His documentary feature House On Fire, about the AIDS Epidemic in Black America, won the Best Documentary Award at the 2000 Houston International Film Festival, and has been extensively exhibited worldwide. It was also honored by the United States House of Representatives, where the film had a special screening for Congress. His critically-acclaimed film Reflections Of A Native Son, about a troubled teenager growing up in the South Bronx, was nationally broadcast on PBS and is on permanent display at the American Museum of Television & Radio Paley Center.

His television special Sesame Street’s 25th Anniversary: A Musical Celebration was nominated for a Primetime Emmy Award and is one of the best selling home videos in Sesame Street’s history. His original television PSA campaign for the Children’s Defense Fund was honored with a White House reception.

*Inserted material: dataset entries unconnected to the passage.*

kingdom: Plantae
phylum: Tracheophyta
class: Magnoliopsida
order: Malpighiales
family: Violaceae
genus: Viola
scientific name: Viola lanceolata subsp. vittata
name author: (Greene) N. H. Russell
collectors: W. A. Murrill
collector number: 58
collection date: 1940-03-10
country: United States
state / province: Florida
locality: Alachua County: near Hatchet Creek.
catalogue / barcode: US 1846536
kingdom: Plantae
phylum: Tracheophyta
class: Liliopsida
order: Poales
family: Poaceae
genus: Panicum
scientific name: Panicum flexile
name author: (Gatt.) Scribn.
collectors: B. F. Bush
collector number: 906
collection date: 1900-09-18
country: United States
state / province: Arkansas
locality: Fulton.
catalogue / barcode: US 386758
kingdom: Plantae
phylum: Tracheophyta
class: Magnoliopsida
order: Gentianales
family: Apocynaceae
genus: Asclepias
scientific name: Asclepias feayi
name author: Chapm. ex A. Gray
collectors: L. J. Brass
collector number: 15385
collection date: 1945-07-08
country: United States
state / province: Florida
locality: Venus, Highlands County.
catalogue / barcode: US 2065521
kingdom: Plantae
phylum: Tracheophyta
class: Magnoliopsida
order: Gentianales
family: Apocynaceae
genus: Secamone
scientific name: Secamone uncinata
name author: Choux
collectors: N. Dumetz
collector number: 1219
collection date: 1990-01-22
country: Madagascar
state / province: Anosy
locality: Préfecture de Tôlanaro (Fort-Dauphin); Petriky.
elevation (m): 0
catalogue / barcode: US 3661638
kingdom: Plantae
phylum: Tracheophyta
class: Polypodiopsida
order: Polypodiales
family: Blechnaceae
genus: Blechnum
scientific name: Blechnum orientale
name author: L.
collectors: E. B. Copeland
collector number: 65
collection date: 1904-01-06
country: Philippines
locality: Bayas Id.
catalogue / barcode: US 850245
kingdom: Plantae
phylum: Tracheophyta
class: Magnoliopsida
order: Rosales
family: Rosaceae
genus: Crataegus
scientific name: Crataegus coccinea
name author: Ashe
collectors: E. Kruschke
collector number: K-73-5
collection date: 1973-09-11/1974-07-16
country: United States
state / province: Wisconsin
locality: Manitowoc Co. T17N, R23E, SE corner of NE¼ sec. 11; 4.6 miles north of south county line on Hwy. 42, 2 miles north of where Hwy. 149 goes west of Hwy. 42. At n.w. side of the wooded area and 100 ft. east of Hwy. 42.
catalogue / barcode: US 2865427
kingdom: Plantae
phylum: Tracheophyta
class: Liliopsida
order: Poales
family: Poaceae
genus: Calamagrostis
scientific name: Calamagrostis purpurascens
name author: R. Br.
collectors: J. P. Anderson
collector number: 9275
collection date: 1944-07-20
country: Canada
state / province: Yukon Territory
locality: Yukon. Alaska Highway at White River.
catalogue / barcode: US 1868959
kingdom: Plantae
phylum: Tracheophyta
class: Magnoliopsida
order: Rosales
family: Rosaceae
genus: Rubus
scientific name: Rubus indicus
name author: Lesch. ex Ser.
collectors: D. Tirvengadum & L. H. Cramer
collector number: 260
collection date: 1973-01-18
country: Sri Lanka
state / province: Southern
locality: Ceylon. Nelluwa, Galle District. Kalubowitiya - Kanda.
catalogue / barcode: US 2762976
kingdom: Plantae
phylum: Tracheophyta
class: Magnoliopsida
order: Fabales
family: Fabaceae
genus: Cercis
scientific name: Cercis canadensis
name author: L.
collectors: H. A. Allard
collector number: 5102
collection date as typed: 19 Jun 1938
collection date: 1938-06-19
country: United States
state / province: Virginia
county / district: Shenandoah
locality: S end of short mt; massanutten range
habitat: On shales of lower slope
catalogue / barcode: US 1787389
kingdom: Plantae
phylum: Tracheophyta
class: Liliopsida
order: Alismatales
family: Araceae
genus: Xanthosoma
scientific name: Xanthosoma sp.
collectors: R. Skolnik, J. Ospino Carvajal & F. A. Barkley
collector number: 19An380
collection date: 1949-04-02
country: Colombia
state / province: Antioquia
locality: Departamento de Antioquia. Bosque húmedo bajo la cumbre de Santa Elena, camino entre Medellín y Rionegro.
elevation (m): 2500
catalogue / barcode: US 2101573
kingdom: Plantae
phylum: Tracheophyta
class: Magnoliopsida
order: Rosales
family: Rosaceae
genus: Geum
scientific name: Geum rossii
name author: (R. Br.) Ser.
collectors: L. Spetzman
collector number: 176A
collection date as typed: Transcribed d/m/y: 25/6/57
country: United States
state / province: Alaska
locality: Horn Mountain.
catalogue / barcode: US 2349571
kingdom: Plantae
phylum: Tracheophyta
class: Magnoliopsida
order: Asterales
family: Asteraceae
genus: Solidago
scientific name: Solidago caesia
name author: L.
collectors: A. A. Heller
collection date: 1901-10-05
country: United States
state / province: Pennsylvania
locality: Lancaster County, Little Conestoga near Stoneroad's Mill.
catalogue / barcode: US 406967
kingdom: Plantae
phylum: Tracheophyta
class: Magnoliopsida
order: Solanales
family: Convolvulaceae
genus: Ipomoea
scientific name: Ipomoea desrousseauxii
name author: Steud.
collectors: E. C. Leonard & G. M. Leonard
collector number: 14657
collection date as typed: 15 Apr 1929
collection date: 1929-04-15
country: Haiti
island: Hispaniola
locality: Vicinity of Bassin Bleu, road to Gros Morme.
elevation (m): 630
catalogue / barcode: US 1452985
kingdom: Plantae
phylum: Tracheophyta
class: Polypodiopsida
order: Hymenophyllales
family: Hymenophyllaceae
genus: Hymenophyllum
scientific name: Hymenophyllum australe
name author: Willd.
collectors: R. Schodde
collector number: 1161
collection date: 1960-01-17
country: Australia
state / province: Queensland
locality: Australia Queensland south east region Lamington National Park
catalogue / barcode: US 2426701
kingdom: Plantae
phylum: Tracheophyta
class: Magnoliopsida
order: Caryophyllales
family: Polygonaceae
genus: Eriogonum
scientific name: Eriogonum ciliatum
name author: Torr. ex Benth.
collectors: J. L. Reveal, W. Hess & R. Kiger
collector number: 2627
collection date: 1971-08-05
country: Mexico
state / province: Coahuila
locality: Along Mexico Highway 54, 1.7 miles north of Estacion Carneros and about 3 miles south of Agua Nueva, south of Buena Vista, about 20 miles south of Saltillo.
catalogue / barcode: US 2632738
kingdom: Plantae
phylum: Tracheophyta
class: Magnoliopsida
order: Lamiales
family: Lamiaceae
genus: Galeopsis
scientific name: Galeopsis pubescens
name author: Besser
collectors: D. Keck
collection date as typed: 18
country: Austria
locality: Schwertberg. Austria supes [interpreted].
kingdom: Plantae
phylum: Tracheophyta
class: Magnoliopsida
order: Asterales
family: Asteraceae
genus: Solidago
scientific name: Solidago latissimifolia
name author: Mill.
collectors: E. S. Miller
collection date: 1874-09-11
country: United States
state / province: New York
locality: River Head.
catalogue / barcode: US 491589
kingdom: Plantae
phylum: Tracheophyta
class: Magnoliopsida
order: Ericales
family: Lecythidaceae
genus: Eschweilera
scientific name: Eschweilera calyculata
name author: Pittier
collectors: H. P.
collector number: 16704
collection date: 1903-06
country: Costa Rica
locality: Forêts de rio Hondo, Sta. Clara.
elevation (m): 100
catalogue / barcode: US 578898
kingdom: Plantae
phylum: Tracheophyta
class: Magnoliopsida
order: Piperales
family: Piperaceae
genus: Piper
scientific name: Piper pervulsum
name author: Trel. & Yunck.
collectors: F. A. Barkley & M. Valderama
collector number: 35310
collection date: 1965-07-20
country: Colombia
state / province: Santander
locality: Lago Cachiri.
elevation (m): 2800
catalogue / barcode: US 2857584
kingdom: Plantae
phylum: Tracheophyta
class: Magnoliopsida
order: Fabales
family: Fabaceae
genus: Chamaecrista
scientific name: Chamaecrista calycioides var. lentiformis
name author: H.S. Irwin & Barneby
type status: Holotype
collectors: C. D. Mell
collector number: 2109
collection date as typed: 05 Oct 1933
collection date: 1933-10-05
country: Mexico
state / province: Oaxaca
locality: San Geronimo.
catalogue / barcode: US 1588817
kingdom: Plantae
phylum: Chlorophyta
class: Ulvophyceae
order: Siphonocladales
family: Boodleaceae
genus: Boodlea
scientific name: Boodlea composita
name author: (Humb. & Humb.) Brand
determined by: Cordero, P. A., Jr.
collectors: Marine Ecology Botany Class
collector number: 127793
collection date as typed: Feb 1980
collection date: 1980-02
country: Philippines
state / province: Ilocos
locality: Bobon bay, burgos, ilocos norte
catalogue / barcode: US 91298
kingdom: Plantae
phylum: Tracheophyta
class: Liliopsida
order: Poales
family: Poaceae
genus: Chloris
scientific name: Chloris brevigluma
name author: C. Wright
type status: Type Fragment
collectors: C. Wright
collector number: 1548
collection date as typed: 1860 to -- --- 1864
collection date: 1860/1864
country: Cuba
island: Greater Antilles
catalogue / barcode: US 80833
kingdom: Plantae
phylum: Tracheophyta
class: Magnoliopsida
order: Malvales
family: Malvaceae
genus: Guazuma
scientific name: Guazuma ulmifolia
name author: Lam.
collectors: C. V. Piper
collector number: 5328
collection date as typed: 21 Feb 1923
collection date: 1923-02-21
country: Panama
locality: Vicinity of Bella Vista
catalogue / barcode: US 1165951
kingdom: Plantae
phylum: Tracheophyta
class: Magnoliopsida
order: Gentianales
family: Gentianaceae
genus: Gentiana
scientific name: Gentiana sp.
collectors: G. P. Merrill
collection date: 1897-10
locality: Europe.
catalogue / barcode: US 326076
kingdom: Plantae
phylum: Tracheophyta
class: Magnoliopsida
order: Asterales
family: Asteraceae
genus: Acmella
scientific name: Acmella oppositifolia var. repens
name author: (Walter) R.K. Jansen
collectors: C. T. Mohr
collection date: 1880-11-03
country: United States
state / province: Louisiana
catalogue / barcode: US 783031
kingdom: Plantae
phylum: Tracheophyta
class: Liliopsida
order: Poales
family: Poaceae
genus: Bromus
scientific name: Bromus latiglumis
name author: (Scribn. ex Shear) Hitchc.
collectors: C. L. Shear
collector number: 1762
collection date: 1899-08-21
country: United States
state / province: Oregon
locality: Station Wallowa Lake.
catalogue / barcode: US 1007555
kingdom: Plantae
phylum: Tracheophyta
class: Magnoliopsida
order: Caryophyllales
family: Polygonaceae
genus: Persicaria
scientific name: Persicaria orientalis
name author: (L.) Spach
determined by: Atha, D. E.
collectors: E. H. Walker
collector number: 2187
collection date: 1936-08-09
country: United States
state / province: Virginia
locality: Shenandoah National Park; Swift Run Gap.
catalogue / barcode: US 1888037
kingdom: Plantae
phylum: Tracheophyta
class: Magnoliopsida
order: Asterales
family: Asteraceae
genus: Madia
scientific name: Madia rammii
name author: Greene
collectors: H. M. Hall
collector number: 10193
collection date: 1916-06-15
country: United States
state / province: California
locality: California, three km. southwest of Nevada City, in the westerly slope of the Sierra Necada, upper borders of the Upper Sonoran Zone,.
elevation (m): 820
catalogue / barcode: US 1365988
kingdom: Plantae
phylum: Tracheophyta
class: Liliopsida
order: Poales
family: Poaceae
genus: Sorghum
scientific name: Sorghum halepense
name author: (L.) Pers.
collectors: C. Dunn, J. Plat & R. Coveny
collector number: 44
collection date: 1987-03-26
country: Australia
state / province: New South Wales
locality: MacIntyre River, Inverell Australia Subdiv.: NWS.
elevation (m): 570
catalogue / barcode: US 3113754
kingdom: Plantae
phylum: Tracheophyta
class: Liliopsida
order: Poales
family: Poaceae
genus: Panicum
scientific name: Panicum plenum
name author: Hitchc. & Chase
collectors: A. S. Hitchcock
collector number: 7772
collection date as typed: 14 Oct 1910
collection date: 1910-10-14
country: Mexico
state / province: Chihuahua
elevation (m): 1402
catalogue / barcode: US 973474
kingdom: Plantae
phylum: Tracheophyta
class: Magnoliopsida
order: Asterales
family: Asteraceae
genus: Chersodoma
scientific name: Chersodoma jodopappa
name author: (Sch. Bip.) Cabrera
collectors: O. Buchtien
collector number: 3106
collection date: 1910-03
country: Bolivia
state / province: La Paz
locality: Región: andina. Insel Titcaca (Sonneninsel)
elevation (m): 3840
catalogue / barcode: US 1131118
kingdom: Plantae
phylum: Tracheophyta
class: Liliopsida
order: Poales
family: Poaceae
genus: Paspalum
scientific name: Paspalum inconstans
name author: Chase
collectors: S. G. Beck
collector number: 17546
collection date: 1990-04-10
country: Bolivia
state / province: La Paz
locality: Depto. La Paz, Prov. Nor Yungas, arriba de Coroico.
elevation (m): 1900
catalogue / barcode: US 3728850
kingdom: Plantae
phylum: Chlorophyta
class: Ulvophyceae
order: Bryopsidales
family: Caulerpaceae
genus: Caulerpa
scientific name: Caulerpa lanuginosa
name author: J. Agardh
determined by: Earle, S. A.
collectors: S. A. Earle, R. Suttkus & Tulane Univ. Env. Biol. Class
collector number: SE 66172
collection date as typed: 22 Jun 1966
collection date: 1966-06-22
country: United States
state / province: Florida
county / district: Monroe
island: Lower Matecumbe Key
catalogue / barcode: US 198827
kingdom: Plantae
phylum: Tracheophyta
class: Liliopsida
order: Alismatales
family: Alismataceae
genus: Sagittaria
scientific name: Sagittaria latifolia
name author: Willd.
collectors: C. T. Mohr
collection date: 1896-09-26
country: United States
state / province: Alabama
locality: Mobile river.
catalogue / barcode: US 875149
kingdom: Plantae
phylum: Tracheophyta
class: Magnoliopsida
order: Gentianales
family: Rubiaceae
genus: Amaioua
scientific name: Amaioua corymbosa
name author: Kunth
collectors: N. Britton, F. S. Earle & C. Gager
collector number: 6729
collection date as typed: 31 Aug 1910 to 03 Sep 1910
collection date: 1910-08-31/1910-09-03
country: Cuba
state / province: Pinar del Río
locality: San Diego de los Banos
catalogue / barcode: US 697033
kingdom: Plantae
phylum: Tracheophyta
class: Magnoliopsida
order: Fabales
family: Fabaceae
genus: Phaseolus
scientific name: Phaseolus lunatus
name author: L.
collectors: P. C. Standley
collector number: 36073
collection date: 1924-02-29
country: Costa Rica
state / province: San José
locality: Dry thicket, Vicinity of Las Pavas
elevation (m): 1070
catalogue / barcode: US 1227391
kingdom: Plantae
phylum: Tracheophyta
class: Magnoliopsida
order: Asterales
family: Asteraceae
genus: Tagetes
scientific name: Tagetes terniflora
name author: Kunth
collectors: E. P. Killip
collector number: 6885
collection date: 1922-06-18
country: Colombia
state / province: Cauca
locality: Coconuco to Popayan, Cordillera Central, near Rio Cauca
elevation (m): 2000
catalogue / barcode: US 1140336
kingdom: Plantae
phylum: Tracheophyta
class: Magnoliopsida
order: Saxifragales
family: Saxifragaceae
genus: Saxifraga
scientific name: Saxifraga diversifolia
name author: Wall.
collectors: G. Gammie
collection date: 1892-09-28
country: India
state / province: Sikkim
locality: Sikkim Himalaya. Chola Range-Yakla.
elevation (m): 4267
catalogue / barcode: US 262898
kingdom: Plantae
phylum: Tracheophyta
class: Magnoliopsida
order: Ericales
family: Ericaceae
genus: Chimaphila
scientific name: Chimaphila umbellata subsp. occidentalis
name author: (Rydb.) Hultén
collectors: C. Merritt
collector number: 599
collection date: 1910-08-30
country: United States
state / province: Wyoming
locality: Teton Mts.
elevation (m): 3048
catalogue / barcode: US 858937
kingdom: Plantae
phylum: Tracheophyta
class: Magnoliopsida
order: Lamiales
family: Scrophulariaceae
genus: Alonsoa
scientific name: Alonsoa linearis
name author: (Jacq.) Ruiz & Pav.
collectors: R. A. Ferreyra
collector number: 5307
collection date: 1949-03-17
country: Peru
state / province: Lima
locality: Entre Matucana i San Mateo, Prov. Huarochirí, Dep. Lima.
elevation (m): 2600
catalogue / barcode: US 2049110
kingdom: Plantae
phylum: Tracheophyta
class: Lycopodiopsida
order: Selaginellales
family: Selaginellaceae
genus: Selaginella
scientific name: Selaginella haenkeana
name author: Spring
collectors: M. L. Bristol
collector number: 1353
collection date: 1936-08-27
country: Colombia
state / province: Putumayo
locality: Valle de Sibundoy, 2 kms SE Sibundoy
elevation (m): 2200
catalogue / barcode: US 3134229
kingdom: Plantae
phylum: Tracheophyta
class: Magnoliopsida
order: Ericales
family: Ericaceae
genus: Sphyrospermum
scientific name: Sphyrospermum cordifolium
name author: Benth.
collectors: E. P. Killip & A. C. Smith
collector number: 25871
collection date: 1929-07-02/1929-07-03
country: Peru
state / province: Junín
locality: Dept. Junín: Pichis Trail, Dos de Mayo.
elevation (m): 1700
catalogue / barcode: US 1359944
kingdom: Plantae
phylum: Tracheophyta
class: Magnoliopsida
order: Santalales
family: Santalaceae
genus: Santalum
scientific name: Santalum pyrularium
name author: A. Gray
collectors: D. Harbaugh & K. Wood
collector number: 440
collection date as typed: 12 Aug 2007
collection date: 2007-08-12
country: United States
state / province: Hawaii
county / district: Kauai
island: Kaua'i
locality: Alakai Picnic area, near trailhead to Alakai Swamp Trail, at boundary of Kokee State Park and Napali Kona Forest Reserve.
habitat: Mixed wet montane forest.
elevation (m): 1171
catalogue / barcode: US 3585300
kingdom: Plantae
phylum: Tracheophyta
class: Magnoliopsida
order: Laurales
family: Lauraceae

Mustapha Khan won a Daytime Emmy Award for Outstanding Directing for his original work for Sesame Street and has been nominated for two other Emmy Awards. He has also won an Addy Award for Outstanding Directing for his commercial work.

As a commercial director, Khan’s credits include national television spots for clients such as: Coca-Cola, Honda, Blue Cross/Blue Shield, Burger King, HBO and Nickelodeon. Celebrities Khan has directed include: Bill Cosby, Gloria Estefan, Quincy Jones, Alicia Keys, Maya Angelou, Snoop Dogg, Ray Charles, Ralph Nader, Mya, LL Cool J, Dave Chappelle, Lindsay Lohan and the Muppets.

The son of a beloved family physician in Camden, New Jersey, who practiced on a street that now bears his name, Mustapha speaks often of his late father, and his big shoes he attempts to fill.  He says: “I know that I will never put as many smiles on people’s faces with my work as my Dad did with his — but I'm having fun trying."

He is a graduate of Harvard University, where he was a Harvard College Scholar and an elected Marshal of his graduating class. He was also the recipient of a Rotary Graduate Fellowship, with which he worked as an anthropologist in Kenya prior to becoming a filmmaker.

Mustapha Khan is a lifetime member of the Directors Guild of America and teaches film production at Brooklyn College. He lives in Brooklyn with his lovely wife Allyson Smith.